# Best Wireless N Router for Ipad (Apple) & Windows Workstations & Laptops



## gouletjo (Jun 4, 2010)

Hi folks,

I'm totally new to the Apple world. I recently bought an Ipad and I fell in love with Apple in general. I have a lots of windows computers at home and I would like to buy a Wireless N Router ? I don't know if there is any specific options that I should look for if I want to bring all the technologies together well I mean Apple and Windows computer. I'm also interested, in the future, to add an Apple laptop to my computers. 

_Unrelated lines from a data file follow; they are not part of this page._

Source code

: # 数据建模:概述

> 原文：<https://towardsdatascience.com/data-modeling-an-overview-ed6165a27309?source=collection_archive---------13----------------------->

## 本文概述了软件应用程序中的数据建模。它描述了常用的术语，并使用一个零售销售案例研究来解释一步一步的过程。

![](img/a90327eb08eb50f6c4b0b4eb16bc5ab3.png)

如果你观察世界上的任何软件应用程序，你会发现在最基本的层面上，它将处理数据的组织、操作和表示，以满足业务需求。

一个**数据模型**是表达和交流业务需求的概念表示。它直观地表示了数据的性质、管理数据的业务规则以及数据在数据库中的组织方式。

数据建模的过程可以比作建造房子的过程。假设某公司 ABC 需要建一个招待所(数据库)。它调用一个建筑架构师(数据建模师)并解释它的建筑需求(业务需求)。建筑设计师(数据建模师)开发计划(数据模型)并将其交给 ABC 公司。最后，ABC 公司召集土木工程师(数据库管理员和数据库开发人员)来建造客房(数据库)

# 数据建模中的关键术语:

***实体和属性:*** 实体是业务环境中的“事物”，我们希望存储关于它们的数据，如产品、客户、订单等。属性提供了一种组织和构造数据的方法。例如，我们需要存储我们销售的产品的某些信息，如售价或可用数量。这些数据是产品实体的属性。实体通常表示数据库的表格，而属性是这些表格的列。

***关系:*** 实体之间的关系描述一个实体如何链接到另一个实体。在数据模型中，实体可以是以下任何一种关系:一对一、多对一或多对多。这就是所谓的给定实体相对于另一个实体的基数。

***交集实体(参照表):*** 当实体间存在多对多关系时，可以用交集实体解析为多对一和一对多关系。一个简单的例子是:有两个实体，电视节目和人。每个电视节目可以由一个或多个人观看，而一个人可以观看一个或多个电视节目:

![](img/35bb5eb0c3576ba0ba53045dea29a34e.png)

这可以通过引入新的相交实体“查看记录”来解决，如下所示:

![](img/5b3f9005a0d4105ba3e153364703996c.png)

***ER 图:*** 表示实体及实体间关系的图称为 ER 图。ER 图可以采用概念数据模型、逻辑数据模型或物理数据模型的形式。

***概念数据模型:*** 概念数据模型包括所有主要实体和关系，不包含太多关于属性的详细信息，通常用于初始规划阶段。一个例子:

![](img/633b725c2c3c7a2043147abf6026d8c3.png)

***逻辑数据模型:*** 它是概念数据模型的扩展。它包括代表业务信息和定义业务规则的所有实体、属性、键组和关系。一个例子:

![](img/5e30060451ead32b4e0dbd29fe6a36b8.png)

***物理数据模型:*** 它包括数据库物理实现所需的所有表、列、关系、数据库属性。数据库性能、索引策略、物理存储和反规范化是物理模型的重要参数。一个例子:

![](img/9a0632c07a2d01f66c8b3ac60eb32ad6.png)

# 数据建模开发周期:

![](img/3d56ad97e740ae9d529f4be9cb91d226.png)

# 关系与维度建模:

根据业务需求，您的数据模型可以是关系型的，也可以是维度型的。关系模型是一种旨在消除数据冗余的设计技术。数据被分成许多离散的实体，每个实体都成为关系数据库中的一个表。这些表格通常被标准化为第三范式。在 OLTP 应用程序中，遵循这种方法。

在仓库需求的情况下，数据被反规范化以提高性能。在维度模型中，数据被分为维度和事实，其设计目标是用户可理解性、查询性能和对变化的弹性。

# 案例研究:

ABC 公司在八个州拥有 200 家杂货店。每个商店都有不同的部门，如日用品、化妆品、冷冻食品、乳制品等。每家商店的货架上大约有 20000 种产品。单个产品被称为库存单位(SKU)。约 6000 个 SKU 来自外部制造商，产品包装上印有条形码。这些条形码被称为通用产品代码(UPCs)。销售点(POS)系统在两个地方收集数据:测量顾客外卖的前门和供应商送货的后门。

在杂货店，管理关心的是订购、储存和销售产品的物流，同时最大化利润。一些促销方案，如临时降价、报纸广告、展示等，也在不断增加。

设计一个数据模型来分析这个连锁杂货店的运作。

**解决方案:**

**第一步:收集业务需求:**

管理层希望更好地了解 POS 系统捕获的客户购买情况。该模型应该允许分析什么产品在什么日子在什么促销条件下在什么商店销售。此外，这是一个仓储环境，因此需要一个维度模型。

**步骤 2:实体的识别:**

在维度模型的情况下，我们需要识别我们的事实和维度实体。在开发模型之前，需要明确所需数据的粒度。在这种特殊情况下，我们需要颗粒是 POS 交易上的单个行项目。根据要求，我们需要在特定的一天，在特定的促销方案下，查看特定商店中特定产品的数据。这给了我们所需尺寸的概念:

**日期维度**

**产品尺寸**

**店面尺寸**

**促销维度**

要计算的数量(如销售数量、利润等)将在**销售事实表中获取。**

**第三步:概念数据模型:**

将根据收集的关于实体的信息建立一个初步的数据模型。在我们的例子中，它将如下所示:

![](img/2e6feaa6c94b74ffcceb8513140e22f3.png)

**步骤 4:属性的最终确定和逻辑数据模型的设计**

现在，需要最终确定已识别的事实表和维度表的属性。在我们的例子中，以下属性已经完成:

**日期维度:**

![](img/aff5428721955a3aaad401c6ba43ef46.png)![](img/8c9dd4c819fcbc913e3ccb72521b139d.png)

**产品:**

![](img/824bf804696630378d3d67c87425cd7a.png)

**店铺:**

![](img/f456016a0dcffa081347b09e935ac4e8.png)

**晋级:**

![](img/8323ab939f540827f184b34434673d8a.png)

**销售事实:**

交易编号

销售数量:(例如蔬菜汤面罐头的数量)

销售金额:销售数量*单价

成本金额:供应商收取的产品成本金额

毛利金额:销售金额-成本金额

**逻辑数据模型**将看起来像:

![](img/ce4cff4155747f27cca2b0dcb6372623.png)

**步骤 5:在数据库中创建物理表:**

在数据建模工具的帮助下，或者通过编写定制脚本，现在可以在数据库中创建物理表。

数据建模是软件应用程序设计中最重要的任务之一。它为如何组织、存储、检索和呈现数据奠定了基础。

It might be a strange question for you but I'm fairly unaware of the issues that could happened with an Apple product interacting with my windows laptops. I just want to be able to access my computers files and surf the web with my Ipad. 

Thanks for your help 
Jonathan


----------



## Newdeal (Nov 2, 2009)

There is no issue using an apple router with a windows computer. That said I have owns a bunch of wireless routers and currently I have a time capsule. If you plan to get a Mac that would be a good thing to get. If not then your best bet is probably a linksys router. Unless you live in w very densely populated area with many wifi signals nearby I wouldn't bother spending the extra on simultaneous dual band. From my experience the 5ghz channel while good if there are many devices from neighbors on the 2.4ghz band is pretty useless if you are more isolated from other wifi signals. The speed they claim from 5ghz wireless n is only really true if you are sitting right beside the router. I find as soon as you move away the throughput on the 5ghz band sucks and the 2.4ghz stays strong.


----------



## Paul82 (Sep 19, 2007)

I've found the opposite on the 5Ghz Band, though you will only notice it on larger file transfers, the extra bandwidth makes a big difference for them, (I have a network attached storage unit box, so the extra bandwidth makes a big difference when playing movies, etc from it.) I can't really speak to the distance from it issue though, as I've never tried it in a larger house, only around the condo/apartment which it is more than sufficient to fully cover.


----------



## Newdeal (Nov 2, 2009)

I time transfers of 700 megabyte files from the time capsule to the MacBook pro. Multiple tests show past 20 feet 2.4ghz takes over. That is without obstruction. You put a wall between and you could be on the other side of the wall from the router and 2.4 ghz is still faster. Basically if I sit really close to the router then 5ghz is faster but at that point I may as well just use ethernet which is wayyy faster than either. At 20 feet it's about a minute flirty seconds to move 750 megabytes


----------



## G-Mo (Sep 26, 2007)

Apple - AirPort Extreme - Simultaneous dual-band 802.11n Wi-Fi base station


----------



## jimbotelecom (May 29, 2009)

From your requirements I would not hesitate recommending an Apple router. They're easy to setup and they just work in most cases. Having said that my DSL connection interfaces with a Cisco/Linksys router. I had to do this because I have a VoIP line that has a SIP box that I could not get to interface with my Apple extreme. I have a very long home that I have managed to blanket with wifi through a combination of an Extreme router, a Time Machine router, and a couple of Expresses. Needless to say I have the strongest signal in the neighbourhood. All of my machines connect at 5Ghz through my Apple ssid.
Whenever I have an internet problem I go right to the Linksys box. I find the Linksys is the best router outside of Apple's. I've played around with Netgear, and others, but I find Linksys superior. There's a reason Cisco bought out Linksys a while ago.


----------



## gouletjo (Jun 4, 2010)

thanks for your help !!


----------